IN RE: Yitzchok KRAKAUER, Appellant, v. NEW YORK STATE EDUCATION DEPARTMENT et al., Respondents.
MEMORANDUM AND ORDER
Appeal from a judgment of the Supreme Court (DeBow, J.), entered January 31, 2018 in Albany County, which, in a proceeding pursuant to CPLR article 78, granted respondents' motion to dismiss the petition.
In 2014, petitioner applied to respondent Education Department (hereinafter respondent) for an initial school building leader certificate, which was denied on the basis that petitioner had not paid a necessary fee before an applicable deadline. Respondent issued a notice of uncompleted requirements for certification on July 23, 2014 and advised petitioner that he would be required to meet newly-enacted examination requirements. In June 2016, petitioner inquired regarding the status of his application, and respondent referred him to the July 2014 notice.
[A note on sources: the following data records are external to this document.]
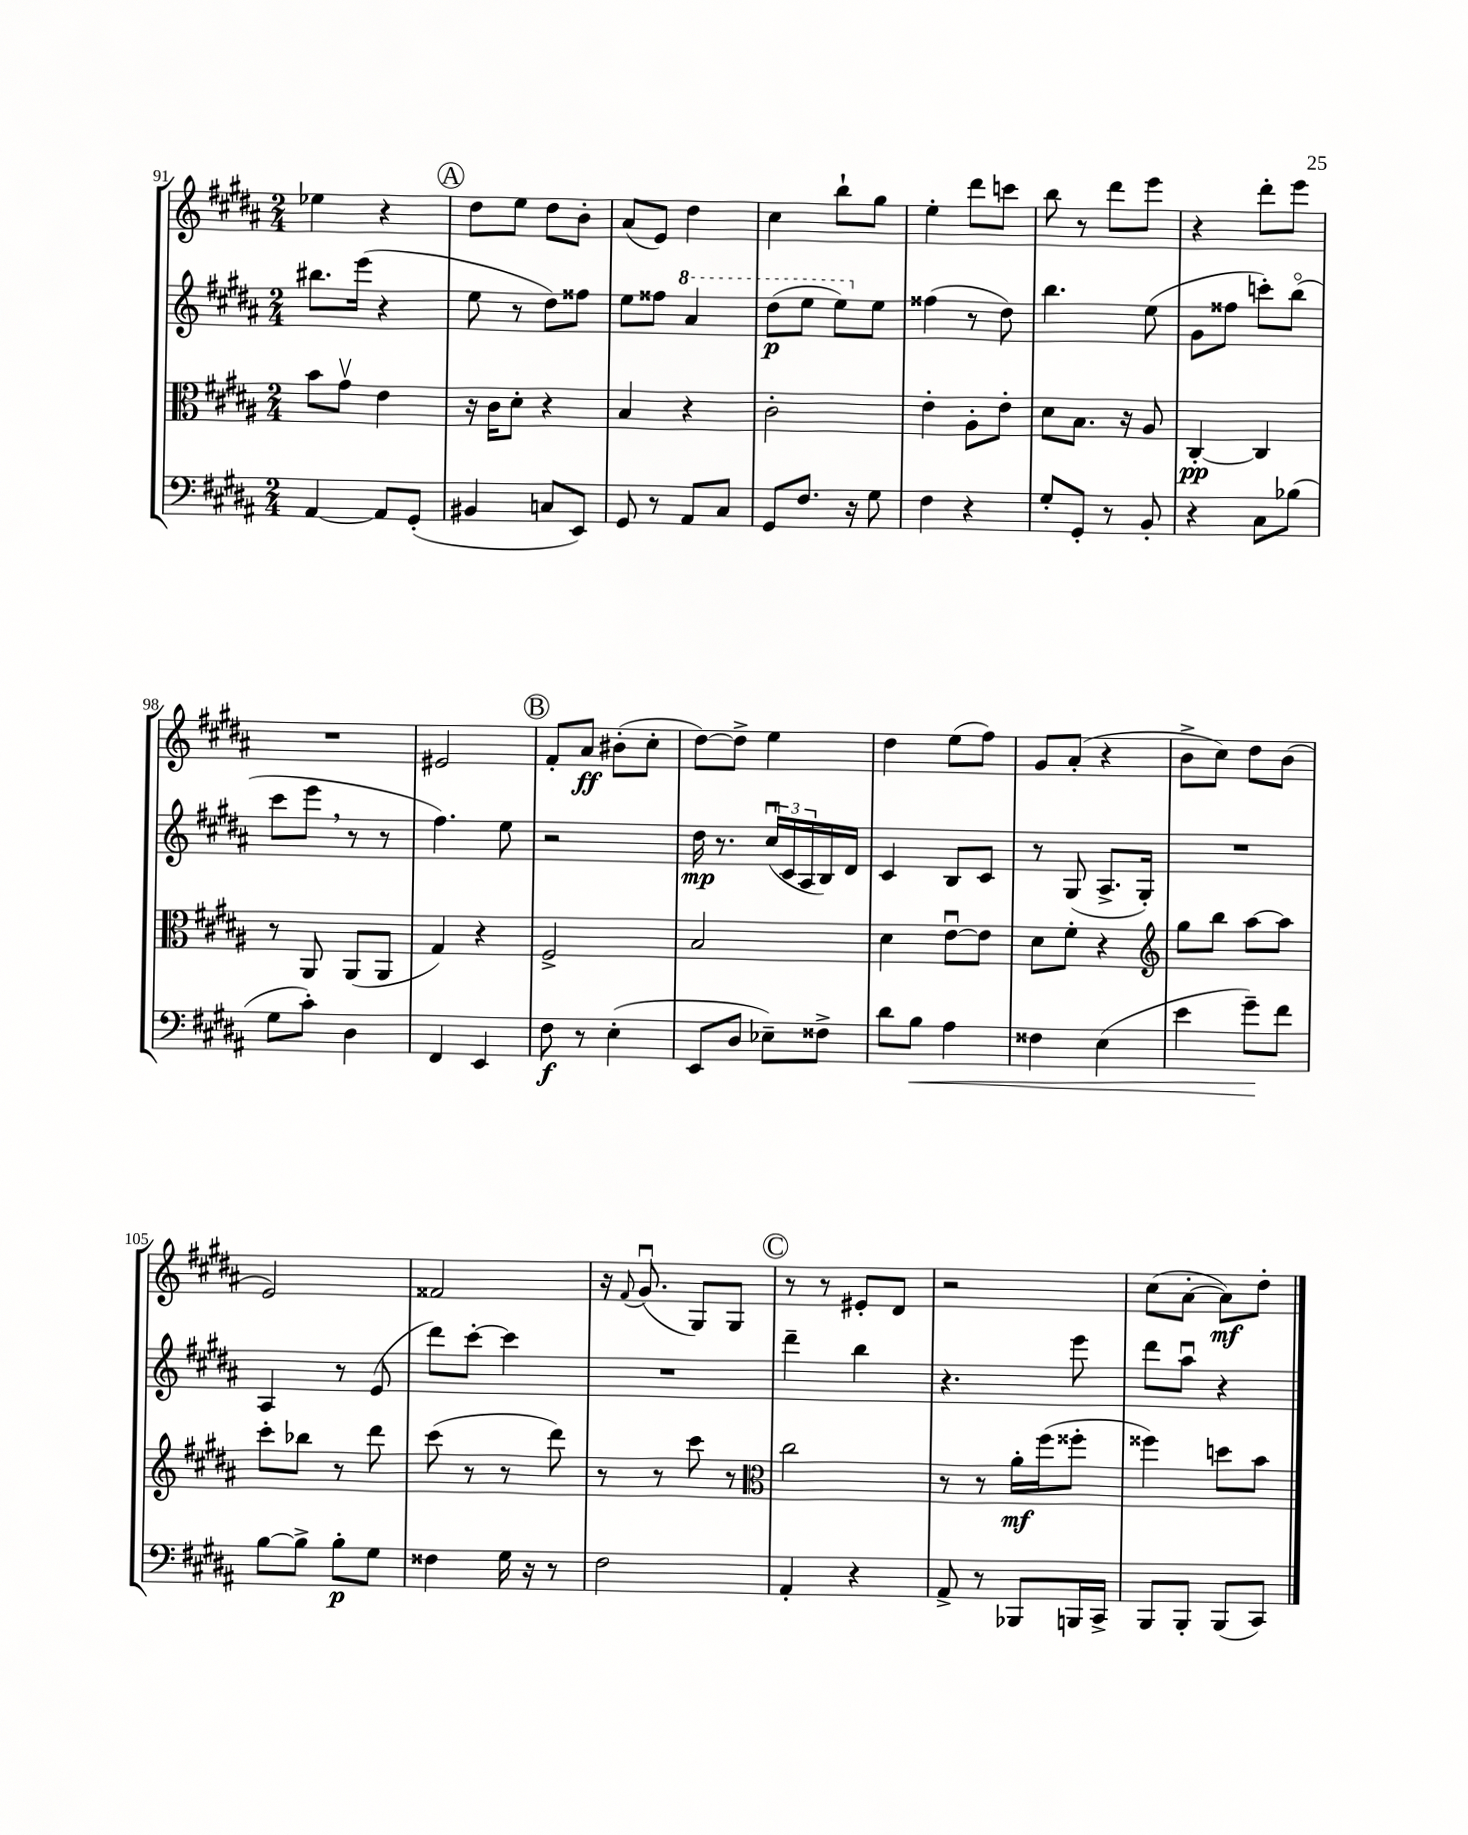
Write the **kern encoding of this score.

**kern	**kern	**kern	**kern
*staff4	*staff3	*staff2	*staff1
*clefF4	*clefC3	*clefG2	*clefG2
*k[f#c#g#d#a#]	*k[f#c#g#d#a#]	*k[f#c#g#d#a#]	*k[f#c#g#d#a#]
*M2/4	*M2/4	*M2/4	*M2/4
[4AA#	8b	8.bb#	4ee-
.	8g#v	.	.
.	.	(16eee	.
8AA#]	4e	4r	4r
(8GG#'	.	.	.
=	=	=	=
4BB#	16r	8ee	8dd#
.	16c#	.	.
.	8d#'	8r	8ee
8C	4r	8dd#)	8dd#
8EE)	.	8ff##	8b'
=	=	=	=
8GG#	4B	8ee	(8a#
8r	.	8ff##	8e)
8AA#	4r	4aa#	4dd#
8C#	.	.	.
=	=	=	=
8GG#	2c#'	(8ddd#	4cc#
8.F#	.	8eee	.
.	.	8eee)	8bb`
16r	.	.	.
8G#	.	8ee	8gg#
=	=	=	=
4F#	4e'	(4ff##	4ee'
4r	8A#'	8r	8ddd#
.	8e'	8dd#)	8ccc
=	=	=	=
8G#'	8d#	4.bb	8bb
8GG#'	8.B	.	8r
8r	.	.	8ddd#
.	16r	.	.
8BB'	8A#	(8ee	8eee
=	=	=	=
4r	[4C#'	8g#	4r
.	.	8ff##	.
8C#	4C#]	8ccc')	8ddd#'
(8B-	.	(8bbo	8eee
=	=	=	=
8G#	8r	8ccc#	2r
8c#')	8AA#	8eee	.
4D#	(8AA#	8r	.
.	8AA#	8r	.
=	=	=	=
4FF#	4G#)	4.ff#)	2e#
4EE	4r	.	.
.	.	8ee	.
=	=	=	=
8F#	2F#^	2r	8f#'
8r	.	.	8a#
(4E'	.	.	(8b#'
.	.	.	8cc#'
=	=	=	=
8EE	2B	16dd#	[8dd#)
.	.	8.r	.
8D#	.	.	8dd#^]
8E-~)	.	(24cc#u	4ee
.	.	24c#	.
.	.	24A#	.
8F##^	.	16B)	.
.	.	16d#	.
=	=	=	=
8d#	4d#	4c#	4dd#
8B	.	.	.
4A#	[8eu	8B	(8ee
.	8e]	8c#	8ff#)
=	=	=	=
4F##	8d#	8r	8g#
.	8f#'	(8G#	(8a#'
(4E	4r	8.A#^	4r
.	.	16G#')	.
=	=	=	=
*	*clefG2	*	*
4e	8gg#	2r	8b^
.	8bb	.	8cc#)
8g#~)	[8aa#	.	8dd#
8f#	8aa#]	.	(8b
=	=	=	=
[8B	8ccc#'	4A#	2e)
8B^]	8bb-	.	.
8B'	8r	8r	.
8G#	8ddd#	(8e	.
=	=	=	=
4F##	(8ccc#	8ddd#)	2f##
.	8r	[8ccc#'	.
16G#	8r	4ccc#]	.
16r	.	.	.
8r	8ddd#)	.	.
=	=	=	=
2F#	8r	2r	16r
.	.	.	8qqf#
.	.	.	(8.g#u
.	8r	.	.
.	8ccc#	.	8G#)
.	8r	.	8G#
=	=	=	=
*	*clefC3	*	*
4AA#'	2cc#	4ddd#~	8r
.	.	.	8r
4r	.	4bb	8e#'
.	.	.	8d#
=	=	=	=
8AA#^	8r	4.r	2r
8r	8r	.	.
8BBB-	16a#'	.	.
.	(16ff#	.	.
16BBB	8ff##'	8eee	.
16CC#^	.	.	.
=	=	=	=
8BBB	4ff##)	8ddd#	(8cc#
8BBB'	.	8aa#u	[8a#'
(8BBB	8dd	4r	8a#])
8CC#)	8b	.	8dd#'
==	==	==	==
*-	*-	*-	*-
After additional inquiry and correspondence, petitioner requested “an official appeal,” and respondent sent petitioner two documents dated December 9, 2016 entitled “Notice of Uncompleted Requirements for Certification” explaining that petitioner's application had been disapproved and referring to previous email explanations that there was “no legal means by which [respondent could] overlook” the initial missed deadline. Respondent indicated that, if petitioner wished to further pursue the certification, he would need to reapply and meet all additional requirements. The notices were also made available to petitioner on respondent's online system. Respondent subsequently mailed the exact same notice to petitioner, with the sole difference being the date; the second notice mailed was dated January 3, 2017.
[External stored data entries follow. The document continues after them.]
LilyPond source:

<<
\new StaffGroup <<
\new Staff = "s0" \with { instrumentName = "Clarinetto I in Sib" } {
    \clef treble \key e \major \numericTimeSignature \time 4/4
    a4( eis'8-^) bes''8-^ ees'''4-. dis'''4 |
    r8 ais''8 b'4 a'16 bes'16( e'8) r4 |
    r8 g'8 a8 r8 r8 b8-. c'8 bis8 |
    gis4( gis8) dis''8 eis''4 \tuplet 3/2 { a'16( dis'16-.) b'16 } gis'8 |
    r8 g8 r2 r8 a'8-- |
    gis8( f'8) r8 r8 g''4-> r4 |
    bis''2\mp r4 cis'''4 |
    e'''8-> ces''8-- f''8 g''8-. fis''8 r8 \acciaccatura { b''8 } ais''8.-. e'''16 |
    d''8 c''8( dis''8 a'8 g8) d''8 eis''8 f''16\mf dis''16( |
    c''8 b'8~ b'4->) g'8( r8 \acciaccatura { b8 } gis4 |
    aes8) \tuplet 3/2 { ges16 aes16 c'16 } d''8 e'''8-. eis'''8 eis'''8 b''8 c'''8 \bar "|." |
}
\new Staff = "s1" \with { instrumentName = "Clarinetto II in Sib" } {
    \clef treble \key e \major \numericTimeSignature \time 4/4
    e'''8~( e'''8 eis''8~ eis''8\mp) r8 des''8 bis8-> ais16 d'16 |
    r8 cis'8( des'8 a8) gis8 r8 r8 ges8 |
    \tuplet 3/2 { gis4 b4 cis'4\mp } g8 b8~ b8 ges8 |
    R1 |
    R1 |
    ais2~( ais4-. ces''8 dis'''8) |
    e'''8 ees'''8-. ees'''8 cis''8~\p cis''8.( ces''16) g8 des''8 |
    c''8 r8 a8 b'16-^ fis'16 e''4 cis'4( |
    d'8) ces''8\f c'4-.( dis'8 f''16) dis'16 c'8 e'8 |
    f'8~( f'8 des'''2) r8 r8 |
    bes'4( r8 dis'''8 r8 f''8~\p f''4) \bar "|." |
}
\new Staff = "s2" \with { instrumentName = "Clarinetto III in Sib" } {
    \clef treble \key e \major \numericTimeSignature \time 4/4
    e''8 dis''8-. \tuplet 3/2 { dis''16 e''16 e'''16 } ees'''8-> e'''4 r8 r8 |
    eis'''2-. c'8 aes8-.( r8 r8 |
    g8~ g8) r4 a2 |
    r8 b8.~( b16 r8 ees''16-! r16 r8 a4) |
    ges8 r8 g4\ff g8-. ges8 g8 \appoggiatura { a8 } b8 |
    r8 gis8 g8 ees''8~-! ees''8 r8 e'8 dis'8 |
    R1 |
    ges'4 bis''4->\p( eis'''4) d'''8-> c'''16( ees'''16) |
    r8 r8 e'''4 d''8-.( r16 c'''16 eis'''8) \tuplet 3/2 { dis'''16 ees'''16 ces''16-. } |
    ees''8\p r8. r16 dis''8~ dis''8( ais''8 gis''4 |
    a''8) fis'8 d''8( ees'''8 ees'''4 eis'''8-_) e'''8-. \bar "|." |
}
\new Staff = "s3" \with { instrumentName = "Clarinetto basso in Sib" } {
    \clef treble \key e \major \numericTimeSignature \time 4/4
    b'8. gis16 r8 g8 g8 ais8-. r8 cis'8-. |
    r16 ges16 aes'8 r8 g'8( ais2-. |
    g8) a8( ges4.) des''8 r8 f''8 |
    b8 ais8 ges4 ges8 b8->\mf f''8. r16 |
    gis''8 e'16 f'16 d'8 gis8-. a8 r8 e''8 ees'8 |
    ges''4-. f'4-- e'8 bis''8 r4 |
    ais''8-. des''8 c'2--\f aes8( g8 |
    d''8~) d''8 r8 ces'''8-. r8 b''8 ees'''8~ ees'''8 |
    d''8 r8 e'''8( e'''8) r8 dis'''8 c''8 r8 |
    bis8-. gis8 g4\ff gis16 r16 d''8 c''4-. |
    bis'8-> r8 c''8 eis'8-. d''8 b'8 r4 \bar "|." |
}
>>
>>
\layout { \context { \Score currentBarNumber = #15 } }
Petitioner commenced this CPLR article 78 proceeding seeking to compel respondent to issue the certificate notwithstanding his failure to meet the 2014 payment deadline, contending that the deadline was not posted by respondent at the time. Respondents moved to dismiss the petition as untimely because the proceeding was commenced on April 28, 2017, more than four months after respondent's issuance of the December 9, 2016 determination. Petitioner argued that the statute of limitations began to run when he received the January 3, 2017 notice. Supreme Court granted the motion to dismiss the petition, and petitioner appeals.
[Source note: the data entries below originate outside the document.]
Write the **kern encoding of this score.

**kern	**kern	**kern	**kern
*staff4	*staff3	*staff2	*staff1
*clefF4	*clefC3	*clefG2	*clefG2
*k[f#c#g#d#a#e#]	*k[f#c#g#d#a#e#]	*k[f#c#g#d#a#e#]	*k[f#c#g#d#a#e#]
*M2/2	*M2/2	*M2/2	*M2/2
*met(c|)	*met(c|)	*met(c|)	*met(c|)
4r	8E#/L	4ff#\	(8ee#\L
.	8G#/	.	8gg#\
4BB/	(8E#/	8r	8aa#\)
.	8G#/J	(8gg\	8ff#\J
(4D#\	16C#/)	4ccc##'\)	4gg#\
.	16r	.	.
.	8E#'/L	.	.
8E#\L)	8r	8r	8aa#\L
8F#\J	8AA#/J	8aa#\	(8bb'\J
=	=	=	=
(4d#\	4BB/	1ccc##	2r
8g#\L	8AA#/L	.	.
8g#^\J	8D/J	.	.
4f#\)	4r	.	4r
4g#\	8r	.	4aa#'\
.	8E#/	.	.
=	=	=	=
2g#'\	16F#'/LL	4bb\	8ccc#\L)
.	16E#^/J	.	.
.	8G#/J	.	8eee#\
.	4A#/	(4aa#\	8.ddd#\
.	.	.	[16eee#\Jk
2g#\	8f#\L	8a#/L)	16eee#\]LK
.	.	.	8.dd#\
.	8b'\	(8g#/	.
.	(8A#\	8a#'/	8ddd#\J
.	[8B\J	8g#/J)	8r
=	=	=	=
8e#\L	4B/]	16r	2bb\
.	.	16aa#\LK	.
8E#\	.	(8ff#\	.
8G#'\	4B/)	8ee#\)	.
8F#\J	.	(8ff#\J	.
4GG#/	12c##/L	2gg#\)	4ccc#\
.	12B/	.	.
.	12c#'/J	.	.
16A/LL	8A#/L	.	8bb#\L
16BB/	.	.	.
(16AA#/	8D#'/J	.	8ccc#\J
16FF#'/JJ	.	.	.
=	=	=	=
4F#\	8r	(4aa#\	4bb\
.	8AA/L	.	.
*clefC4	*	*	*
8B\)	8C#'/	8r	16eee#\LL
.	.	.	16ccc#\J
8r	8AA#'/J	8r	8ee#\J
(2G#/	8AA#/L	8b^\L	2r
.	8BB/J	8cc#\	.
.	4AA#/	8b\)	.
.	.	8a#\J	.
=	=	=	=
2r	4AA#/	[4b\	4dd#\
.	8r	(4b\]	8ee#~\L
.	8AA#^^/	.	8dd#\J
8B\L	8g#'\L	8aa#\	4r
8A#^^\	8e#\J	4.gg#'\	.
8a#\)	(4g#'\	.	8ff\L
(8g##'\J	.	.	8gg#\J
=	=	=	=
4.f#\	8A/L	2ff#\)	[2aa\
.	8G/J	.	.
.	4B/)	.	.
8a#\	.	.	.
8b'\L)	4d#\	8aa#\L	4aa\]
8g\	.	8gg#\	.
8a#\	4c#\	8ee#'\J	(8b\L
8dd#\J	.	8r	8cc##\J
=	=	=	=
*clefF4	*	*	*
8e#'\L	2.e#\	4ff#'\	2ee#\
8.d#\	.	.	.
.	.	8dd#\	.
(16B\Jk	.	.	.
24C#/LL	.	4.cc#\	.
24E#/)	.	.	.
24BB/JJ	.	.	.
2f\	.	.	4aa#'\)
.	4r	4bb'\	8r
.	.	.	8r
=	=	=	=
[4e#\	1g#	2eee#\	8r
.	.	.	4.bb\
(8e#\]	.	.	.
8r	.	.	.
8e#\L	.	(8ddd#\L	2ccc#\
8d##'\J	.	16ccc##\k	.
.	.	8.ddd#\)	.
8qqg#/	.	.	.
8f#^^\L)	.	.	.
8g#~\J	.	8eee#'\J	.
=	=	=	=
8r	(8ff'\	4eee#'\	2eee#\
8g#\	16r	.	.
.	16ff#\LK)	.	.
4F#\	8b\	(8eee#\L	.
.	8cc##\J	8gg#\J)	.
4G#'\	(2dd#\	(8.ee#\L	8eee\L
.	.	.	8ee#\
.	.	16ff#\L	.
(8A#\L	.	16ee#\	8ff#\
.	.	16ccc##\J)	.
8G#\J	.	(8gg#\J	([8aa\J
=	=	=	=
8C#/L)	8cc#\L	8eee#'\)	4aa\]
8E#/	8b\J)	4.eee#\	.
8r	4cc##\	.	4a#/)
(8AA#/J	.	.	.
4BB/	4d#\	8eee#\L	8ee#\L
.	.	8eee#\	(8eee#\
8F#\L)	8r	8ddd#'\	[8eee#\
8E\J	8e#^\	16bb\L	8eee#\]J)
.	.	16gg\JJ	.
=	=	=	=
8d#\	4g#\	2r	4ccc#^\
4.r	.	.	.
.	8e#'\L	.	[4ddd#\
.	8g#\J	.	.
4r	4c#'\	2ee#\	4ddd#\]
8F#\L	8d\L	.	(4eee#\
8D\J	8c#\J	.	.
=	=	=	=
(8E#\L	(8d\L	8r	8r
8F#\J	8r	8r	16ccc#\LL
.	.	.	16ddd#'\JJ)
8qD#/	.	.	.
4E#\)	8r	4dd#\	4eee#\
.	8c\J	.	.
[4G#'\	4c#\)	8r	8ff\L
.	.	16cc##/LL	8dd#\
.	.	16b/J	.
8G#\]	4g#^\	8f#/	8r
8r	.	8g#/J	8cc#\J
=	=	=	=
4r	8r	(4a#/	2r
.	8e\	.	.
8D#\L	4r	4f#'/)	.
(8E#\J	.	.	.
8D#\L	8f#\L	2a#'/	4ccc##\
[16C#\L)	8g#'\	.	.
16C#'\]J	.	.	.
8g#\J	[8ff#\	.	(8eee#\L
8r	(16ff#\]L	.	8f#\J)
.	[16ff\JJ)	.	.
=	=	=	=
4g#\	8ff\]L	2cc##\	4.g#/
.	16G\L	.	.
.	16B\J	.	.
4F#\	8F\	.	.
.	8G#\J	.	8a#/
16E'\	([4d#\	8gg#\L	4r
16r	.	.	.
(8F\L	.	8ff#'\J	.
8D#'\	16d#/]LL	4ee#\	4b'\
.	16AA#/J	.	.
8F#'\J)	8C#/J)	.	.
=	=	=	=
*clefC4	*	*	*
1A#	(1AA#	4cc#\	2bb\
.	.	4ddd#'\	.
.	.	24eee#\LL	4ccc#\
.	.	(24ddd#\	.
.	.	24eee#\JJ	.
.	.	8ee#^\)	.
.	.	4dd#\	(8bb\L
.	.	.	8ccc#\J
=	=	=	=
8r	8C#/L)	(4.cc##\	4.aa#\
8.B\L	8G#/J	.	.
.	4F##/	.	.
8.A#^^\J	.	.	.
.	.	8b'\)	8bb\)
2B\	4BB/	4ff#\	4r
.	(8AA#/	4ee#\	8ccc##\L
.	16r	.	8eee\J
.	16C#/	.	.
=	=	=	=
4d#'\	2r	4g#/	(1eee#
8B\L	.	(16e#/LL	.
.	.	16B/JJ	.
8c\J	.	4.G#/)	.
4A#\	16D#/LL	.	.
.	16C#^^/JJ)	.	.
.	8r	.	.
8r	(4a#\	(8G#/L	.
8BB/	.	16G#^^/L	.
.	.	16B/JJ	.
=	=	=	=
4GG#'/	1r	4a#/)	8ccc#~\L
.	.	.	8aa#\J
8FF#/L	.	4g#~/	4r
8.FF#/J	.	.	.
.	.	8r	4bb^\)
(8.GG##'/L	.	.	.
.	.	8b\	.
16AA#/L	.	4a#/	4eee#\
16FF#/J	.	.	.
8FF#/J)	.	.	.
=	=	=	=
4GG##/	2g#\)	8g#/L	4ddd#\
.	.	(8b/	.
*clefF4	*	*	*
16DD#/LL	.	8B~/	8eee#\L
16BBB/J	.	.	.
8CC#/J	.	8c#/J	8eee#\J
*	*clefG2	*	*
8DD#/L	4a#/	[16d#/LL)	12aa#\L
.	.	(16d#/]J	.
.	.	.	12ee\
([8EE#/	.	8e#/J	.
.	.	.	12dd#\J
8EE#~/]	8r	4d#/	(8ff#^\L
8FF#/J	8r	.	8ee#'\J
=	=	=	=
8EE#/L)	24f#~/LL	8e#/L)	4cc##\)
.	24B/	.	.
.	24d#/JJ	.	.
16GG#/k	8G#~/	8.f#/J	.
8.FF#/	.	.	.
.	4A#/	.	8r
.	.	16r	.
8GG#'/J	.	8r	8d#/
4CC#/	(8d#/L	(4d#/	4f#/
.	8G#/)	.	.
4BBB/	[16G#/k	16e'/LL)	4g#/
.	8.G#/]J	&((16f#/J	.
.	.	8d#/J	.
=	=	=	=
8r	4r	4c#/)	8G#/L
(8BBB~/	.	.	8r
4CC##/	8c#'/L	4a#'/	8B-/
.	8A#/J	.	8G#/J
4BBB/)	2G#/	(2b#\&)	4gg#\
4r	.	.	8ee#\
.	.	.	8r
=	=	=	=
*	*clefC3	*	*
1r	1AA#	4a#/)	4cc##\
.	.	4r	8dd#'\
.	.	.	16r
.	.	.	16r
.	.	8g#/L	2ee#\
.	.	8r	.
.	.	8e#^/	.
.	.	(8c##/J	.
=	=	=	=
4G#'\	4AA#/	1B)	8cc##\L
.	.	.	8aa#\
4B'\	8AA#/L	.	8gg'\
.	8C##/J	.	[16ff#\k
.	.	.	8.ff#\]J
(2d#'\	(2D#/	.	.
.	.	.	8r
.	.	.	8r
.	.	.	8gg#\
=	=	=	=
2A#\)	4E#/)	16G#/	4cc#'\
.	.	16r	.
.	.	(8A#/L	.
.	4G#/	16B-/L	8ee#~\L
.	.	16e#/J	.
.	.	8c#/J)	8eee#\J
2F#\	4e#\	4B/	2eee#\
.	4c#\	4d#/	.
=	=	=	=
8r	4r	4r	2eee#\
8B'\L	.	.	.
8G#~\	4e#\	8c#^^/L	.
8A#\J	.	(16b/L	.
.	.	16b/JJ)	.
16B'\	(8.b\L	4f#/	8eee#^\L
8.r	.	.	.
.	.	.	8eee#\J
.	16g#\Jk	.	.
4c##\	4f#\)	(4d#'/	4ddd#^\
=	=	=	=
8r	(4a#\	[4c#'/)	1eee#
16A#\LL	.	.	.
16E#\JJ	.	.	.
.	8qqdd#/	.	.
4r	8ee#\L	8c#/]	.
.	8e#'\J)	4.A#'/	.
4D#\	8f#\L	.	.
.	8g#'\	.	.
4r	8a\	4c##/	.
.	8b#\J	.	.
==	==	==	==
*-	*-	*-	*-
Although the parties agree that the four-month statute of limitations set forth in CPLR 217(1) applies to this proceeding, they disagree as to when the determination became final and binding and the statute of limitations period began to run. The Court of Appeals has defined “final and binding” in terms of completeness and exhaustion of administrative remedies; “ ‘[f]irst, the agency must have reached a definitive position on the issue that inflicts actual, concrete injury and second, the injury inflicted may not be ․ significantly ameliorated by further administrative action or by steps available to the complaining party’ ” (Walton v. New York State Dept. of Correctional Servs., 8 N.Y.3d 186, 194, 831 N.Y.S.2d 749, 863 N.E.2d 1001 , quoting Matter of Best Payphones, Inc. v. Department of Info. Tech. & Telecom. of City of N.Y., 5 N.Y.3d 30, 34, 799 N.Y.S.2d 182, 832 N.E.2d 38 ; see Matter of Jimenez v. New York State Dept. of Taxation & Fin., 143 A.D.3d 1221, 1223–1224, 40 N.Y.S.3d 622 , lv denied 28 N.Y.3d 914, 52 N.Y.S.3d 291, 74 N.E.3d 676  ).
Here, for reasons still unknown and unexplained within the record or briefs, respondent issued the second identical notice. The definitive position stated in the January 2017 notice is no different from that expressed in the initial December 2016 notice, and petitioner does not argue that he was attempting to pursue further administrative remedies or took any additional action after the December 2016 notice was issued.1 Accordingly, given that this proceeding was commenced more than four months after the issuance of the December 2016 notice, Supreme Court properly dismissed the petition as untimely (see Matter of Jimenez v. New York State Dept. of Taxation & Fin., 143 A.D.3d at 1224, 40 N.Y.S.3d 622; Matter of Novillo v. Board of Educ. of Madison Cent. School Dist., 17 A.D.3d 907, 909–910, 793 N.Y.S.2d 606 , lv denied 5 N.Y.3d 714, 806 N.Y.S.2d 165, 840 N.E.2d 134  ).
ORDERED that the judgment is affirmed, without costs.
1. Although there is a potential for prejudice in a case where a petitioner receives a subsequent, additional notice and then provides that postdated determination to his or her attorney, we note that no such prejudice has been alleged, nor was any justification for petitioner's failure to commence a proceeding based upon the December 2016 notice provided.
Egan Jr., Aarons, Rumsey and Pritzker, JJ., concur.